[INSTRUCTION]:
Rewrite the material below so that every "Eyes on this clock" becomes "Look at this clock", keeping all other text unchanged. Omit the pictures from your version.

-- begin RECORDS FOR THIS TASK --

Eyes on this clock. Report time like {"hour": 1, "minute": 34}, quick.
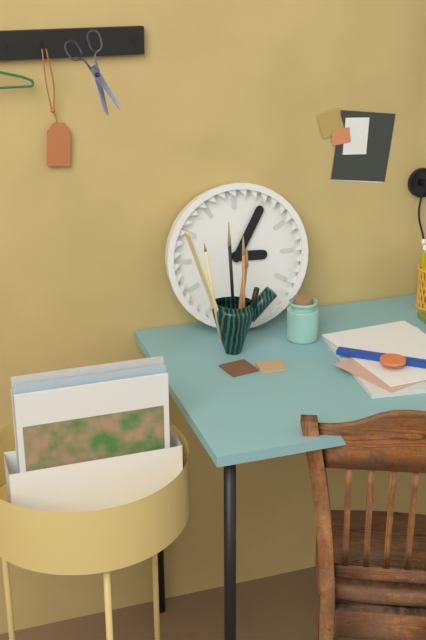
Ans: {"hour": 3, "minute": 5}
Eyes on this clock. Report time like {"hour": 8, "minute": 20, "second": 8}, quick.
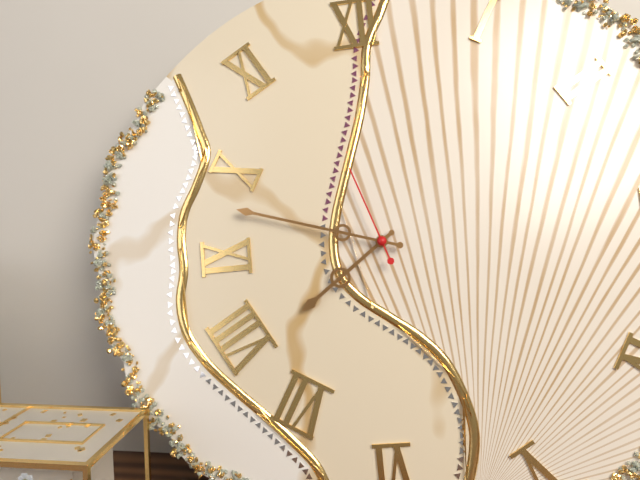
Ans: {"hour": 7, "minute": 48, "second": 57}
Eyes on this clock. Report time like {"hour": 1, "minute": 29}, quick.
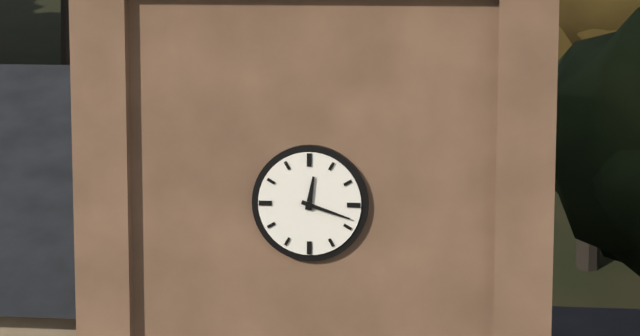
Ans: {"hour": 12, "minute": 18}
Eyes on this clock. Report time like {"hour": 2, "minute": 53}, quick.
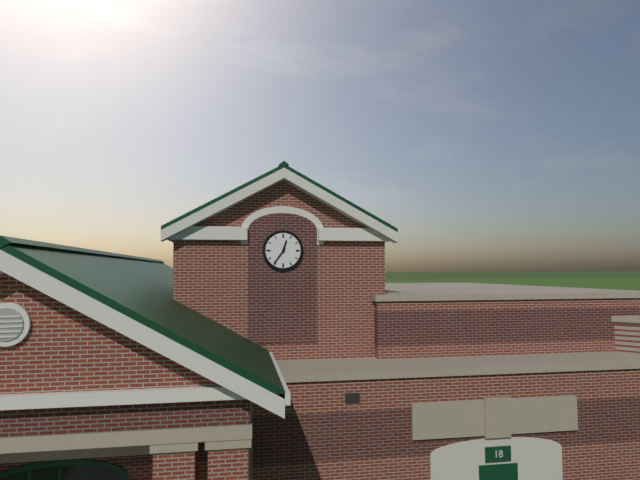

-- end RECORDS FOR THIS TASK --

[SOLUTION FOR THIS PROBLEM]:
Look at this clock. Report time like {"hour": 1, "minute": 34}, quick.
Ans: {"hour": 3, "minute": 5}
Look at this clock. Report time like {"hour": 8, "minute": 20, "second": 8}, quick.
Ans: {"hour": 7, "minute": 48, "second": 57}
Look at this clock. Report time like {"hour": 1, "minute": 29}, quick.
Ans: {"hour": 12, "minute": 18}
Look at this clock. Report time like {"hour": 2, "minute": 53}, quick.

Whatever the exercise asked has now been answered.